- What to do: Rewrite the lines from the one containing "Which series has" through the end of the items as a Markdown table with the columns "Row" and "Line", numbering the rows consecutively. Leave out blank lines and pictures.

=== Raw data ===

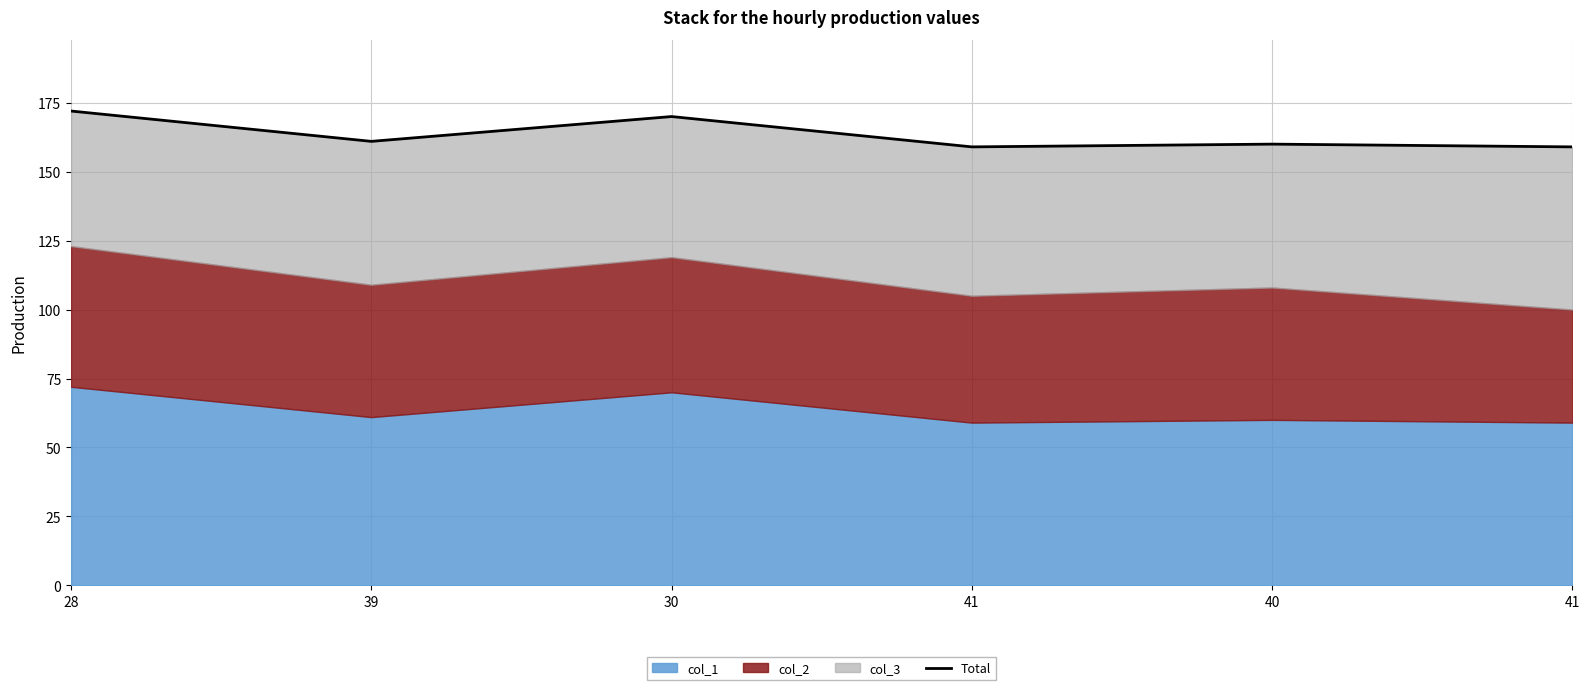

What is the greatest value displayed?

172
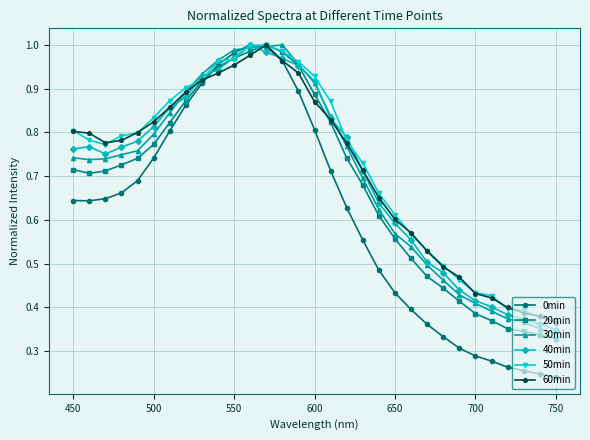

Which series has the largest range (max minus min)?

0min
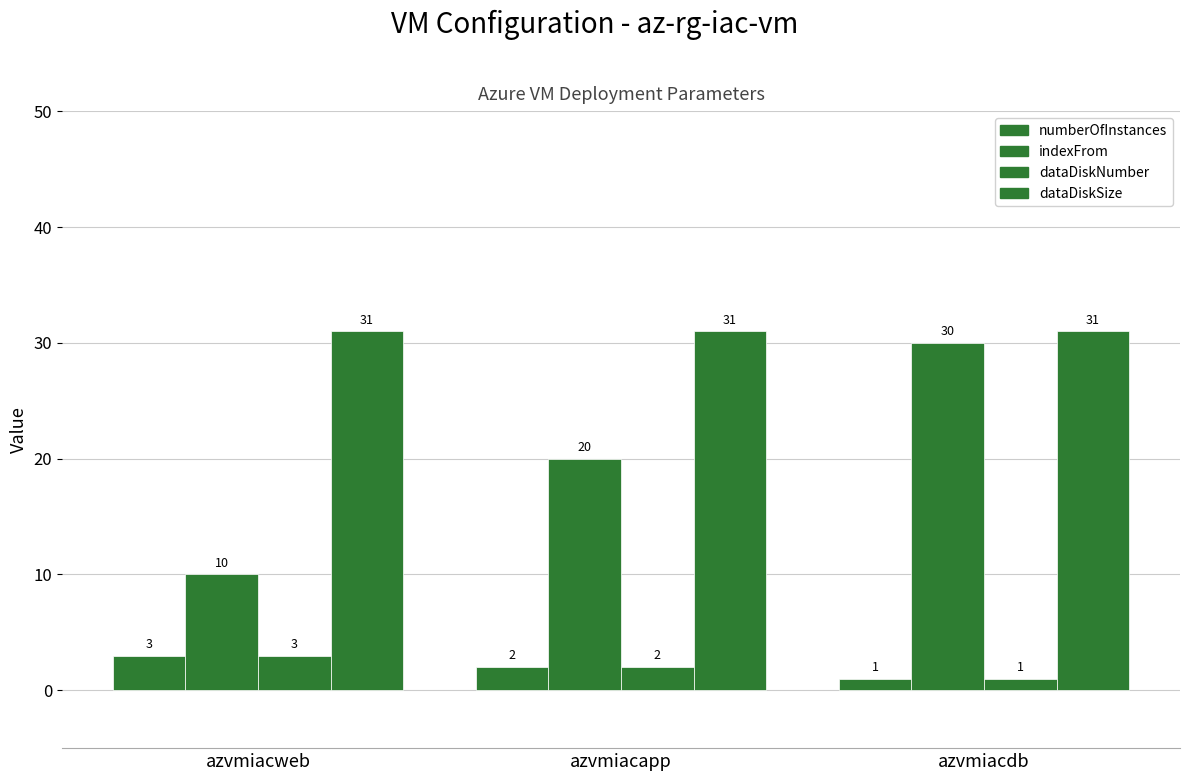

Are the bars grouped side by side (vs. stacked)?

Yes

===

- Result for this task:
| Row | Line |
|---|---|
| 1 | Which series has the largest range (max minus min)? |
| 2 | 0min |
| 3 | Are the bars grouped side by side (vs. stacked)? |
| 4 | Yes |